» Records from a dataset:
■ ■ ■ ■ ■

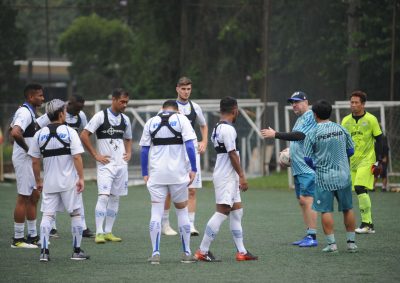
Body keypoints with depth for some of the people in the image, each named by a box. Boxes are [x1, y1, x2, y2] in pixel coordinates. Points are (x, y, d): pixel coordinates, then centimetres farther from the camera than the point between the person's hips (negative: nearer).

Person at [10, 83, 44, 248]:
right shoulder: (25, 113, -18)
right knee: (23, 198, -6)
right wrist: (27, 149, -20)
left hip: (30, 160, 10)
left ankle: (32, 236, 20)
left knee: (34, 196, 14)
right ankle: (18, 239, -1)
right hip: (24, 160, -10)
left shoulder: (30, 112, 14)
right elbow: (15, 133, -33)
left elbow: (12, 129, 26)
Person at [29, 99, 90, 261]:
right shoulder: (69, 132, -7)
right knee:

■ ■ ■ ■ ■

» WORK TASK:
Leave out the pictures, and give all the records again exactly.

» TASK RESPONSE:
Body keypoints with depth for some of the people in the image, each named by a box. Boxes are [x1, y1, x2, y2] in pixel coordinates. Points are (x, y, d): pixel coordinates, then centimetres farther from the camera than the point between the person's hips (negative: nearer).

Person at [10, 83, 44, 248]:
right shoulder: (25, 113, -18)
right knee: (23, 198, -6)
right wrist: (27, 149, -20)
left hip: (30, 160, 10)
left ankle: (32, 236, 20)
left knee: (34, 196, 14)
right ankle: (18, 239, -1)
right hip: (24, 160, -10)
left shoulder: (30, 112, 14)
right elbow: (15, 133, -33)
left elbow: (12, 129, 26)
Person at [29, 99, 90, 261]:
right shoulder: (69, 132, -7)
right knee:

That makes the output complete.